# Problem
Each line from the start of the records through the line containing "Optmierung). Für die Verwendung bestimmter" is to be transcribed exactly, and no other line is to be included.

(Page-level text extractions)
Start of Block
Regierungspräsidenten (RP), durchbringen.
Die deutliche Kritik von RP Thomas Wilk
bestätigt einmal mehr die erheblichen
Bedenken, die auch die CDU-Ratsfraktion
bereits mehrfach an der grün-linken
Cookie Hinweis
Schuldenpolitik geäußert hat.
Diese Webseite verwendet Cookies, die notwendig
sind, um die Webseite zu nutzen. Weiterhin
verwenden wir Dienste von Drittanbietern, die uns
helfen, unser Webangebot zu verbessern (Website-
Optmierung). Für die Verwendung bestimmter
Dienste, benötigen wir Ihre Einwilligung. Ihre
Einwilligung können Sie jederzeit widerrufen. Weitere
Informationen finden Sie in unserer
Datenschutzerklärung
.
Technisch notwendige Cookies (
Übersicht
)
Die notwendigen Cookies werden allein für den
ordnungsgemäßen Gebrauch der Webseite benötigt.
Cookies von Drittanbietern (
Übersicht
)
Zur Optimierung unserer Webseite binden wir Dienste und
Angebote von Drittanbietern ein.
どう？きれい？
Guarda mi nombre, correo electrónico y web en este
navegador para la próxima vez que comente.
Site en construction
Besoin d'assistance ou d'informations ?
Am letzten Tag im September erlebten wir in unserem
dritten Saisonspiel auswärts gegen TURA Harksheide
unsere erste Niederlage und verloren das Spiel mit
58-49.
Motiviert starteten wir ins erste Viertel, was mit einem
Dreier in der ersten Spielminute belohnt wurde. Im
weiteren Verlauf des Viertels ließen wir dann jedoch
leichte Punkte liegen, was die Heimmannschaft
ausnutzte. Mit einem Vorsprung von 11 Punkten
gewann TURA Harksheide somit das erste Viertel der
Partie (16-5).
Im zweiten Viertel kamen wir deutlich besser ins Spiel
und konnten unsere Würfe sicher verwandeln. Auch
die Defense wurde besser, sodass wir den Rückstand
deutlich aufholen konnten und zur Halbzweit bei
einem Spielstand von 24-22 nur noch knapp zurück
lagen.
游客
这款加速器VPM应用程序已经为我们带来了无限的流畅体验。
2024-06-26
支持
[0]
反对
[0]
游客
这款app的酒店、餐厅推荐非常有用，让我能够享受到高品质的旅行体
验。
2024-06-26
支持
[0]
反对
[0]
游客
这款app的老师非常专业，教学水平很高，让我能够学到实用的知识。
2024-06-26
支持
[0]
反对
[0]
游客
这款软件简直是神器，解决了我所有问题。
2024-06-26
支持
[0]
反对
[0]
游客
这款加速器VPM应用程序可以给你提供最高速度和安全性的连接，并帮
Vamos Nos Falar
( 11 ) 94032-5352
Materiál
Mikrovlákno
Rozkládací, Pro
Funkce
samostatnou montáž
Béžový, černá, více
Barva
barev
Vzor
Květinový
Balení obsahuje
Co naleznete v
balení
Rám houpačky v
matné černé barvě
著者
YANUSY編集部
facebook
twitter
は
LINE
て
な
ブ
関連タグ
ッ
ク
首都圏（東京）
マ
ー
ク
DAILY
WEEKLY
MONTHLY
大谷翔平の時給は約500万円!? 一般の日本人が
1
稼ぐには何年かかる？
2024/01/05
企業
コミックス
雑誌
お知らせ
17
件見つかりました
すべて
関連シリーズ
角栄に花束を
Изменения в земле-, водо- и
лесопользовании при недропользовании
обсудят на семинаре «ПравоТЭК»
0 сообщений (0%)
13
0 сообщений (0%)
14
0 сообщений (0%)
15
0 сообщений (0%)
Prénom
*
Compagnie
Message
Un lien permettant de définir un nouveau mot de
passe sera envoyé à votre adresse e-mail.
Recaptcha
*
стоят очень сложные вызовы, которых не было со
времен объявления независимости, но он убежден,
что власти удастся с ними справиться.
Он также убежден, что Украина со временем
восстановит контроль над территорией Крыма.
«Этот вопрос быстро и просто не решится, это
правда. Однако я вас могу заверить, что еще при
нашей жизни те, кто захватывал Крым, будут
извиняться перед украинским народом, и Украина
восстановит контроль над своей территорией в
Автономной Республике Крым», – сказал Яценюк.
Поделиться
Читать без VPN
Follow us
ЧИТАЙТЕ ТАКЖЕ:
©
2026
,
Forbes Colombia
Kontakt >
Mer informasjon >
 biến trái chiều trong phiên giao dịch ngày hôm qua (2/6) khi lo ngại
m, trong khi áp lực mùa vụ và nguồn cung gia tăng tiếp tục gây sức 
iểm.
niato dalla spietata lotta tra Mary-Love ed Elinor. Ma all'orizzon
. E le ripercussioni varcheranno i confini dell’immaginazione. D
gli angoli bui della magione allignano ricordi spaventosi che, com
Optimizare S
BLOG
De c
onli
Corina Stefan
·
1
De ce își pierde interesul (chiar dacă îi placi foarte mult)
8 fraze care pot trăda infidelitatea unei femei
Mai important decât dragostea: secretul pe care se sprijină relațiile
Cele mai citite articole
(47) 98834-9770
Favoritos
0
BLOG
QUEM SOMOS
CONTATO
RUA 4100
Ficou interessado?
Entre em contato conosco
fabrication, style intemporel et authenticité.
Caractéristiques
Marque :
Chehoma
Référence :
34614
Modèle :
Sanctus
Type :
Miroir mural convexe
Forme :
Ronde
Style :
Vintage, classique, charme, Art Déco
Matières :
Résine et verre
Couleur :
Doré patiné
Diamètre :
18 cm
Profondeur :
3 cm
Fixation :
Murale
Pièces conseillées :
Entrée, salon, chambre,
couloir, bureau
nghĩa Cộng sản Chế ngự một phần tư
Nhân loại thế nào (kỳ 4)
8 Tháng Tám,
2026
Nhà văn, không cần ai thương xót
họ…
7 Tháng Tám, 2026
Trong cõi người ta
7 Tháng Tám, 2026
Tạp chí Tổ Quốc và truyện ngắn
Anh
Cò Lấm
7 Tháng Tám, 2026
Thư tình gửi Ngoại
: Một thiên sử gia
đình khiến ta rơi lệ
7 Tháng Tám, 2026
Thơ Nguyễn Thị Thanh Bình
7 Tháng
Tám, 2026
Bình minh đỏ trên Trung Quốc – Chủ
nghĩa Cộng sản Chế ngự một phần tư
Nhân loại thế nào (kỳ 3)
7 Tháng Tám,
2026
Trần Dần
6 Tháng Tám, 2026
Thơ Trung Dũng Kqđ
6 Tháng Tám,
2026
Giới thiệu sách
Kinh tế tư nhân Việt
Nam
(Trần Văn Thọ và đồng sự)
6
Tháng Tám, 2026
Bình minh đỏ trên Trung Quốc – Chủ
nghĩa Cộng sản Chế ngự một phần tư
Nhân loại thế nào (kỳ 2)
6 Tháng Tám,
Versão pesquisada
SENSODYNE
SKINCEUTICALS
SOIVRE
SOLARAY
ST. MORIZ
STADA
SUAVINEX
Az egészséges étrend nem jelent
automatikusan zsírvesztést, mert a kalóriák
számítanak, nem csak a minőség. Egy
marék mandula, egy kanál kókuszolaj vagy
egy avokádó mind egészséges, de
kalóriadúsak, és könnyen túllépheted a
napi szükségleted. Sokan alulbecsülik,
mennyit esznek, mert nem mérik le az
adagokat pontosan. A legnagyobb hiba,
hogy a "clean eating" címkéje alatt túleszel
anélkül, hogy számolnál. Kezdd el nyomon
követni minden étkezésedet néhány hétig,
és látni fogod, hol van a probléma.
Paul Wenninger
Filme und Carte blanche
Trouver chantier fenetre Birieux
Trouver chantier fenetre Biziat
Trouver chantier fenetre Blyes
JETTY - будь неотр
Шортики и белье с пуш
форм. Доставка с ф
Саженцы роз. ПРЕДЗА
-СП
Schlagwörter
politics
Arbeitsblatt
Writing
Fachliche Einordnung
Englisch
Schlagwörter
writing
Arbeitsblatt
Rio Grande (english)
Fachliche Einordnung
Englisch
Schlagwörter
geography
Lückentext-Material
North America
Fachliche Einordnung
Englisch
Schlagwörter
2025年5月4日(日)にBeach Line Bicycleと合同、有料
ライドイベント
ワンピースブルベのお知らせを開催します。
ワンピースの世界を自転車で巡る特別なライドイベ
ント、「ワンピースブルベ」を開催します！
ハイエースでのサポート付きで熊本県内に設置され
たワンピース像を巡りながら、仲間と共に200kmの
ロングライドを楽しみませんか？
End of Block
# Problem solution
Regierungspräsidenten (RP), durchbringen.
Die deutliche Kritik von RP Thomas Wilk
bestätigt einmal mehr die erheblichen
Bedenken, die auch die CDU-Ratsfraktion
bereits mehrfach an der grün-linken
Cookie Hinweis
Schuldenpolitik geäußert hat.
Diese Webseite verwendet Cookies, die notwendig
sind, um die Webseite zu nutzen. Weiterhin
verwenden wir Dienste von Drittanbietern, die uns
helfen, unser Webangebot zu verbessern (Website-
Optmierung). Für die Verwendung bestimmter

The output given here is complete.